Le Festspielhaus de Baden-Baden proposait samedi soir un récital de Patricia Petibon, devant un public malheureusement clairsemé. Les absents ont eu tort, car la soprano interprétait des airs rares, légèrement différents de ceux qu’on peut trouver sur son dernier disque. Belle prestation pour la cantatrice rousse et incendiaire bien qu’ici singulièrement canalisée, jusque dans son apparence : cheveux sagement tressés dans une natte serrée, avec une robe longue façon bure ; la tigresse est arrivée toute sage, fausse jeune fille rangée, félin timide à la manière de la Colette du temps de Claudine.

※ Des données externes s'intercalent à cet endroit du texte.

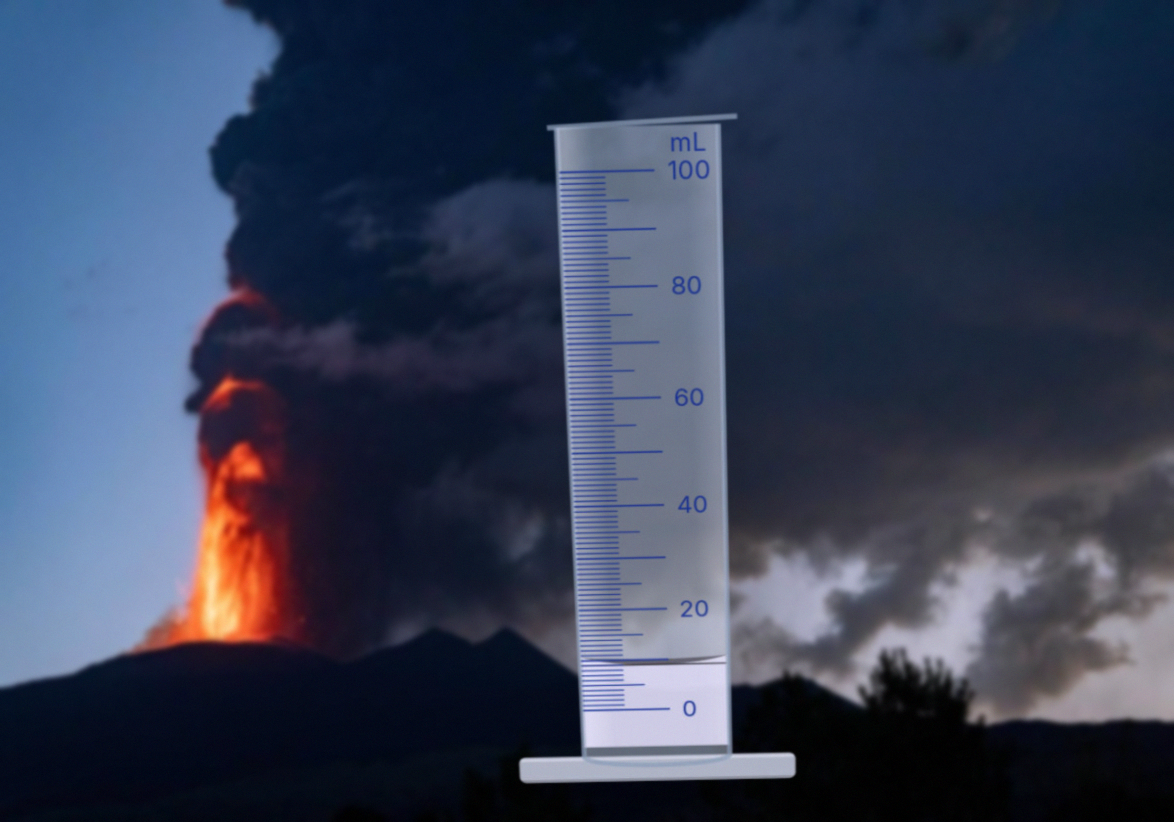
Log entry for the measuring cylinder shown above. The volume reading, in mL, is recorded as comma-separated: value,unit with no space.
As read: 9,mL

La majeure partie du récital reste étonnamment sobre. La voix, belle et maîtrisée, semble contenue jusqu’à la frustration pour l’auditeur, privé de décibels et de cette folie jouissive qui est la marque de fabrique de Petibon. La diction, quant à elle, perd de sa clarté et on souhaiterait davantage de lisibilité pour des textes certes en espagnol ou en ancien français, mais dont le mot reste indistinctement dessiné.
L’ensemble est néanmoins plaisant et le répertoire interprété avec élégance par la Cetra Barockorchester Basel, une formation dynamique et raffinée dont on notera l’intonation parfaite. Particulièrement notable : Joël Grare aux percussions, s’en donne à cœur joie, vif et facétieux, sonore et singulièrement moderne. Alors qu’il pourrait n’être qu’un accompagnateur appliqué, il tire son épingle du jeu, toujours prêt à amuser le public notamment par ses apparitions en loup derrière le bouquet de fleurs, devenu forêt pour l’occasion, ou autres pitreries.
Accoudée sur l’officiant au continuo, Patricia Petibon se laisse voler la vedette avec bienveillance. Le lamento expressif de la reine dans Dido and Aeneas lui rend la première place. On attend avec impatience son interprétation de l’air de la Folie de Platée, dans lequel Mireille Delunsch avait réussi des miracles de drôlerie. Notre soprano n’a pas de robe en partitions à effeuiller, mais porte un chapeau claque ainsi que de petites et épaisses lunettes rondes qui soulignent sa ressemblance avec le Chapelier toqué. Elle en profite pour glapir et musarder, se livrant aux vocalises les plus délirantes, avec un brio à couper le souffle. Tout au long du programme, elle utilise des accessoires, dont une peluche de renard qu’elle envoie allègrement valdinguer. On a pris l’habitude de cette panoplie, qui peut potentiellement agacer (voir par exemple le compte rendu de Laurent Bury). Il lui arrive aussi de chanter assise, comme pour « Greensleeves », avec une virtuosité calme et recueillie, de nouveau muselée. On avoue préférer la petite renarde rusée et déchaînée.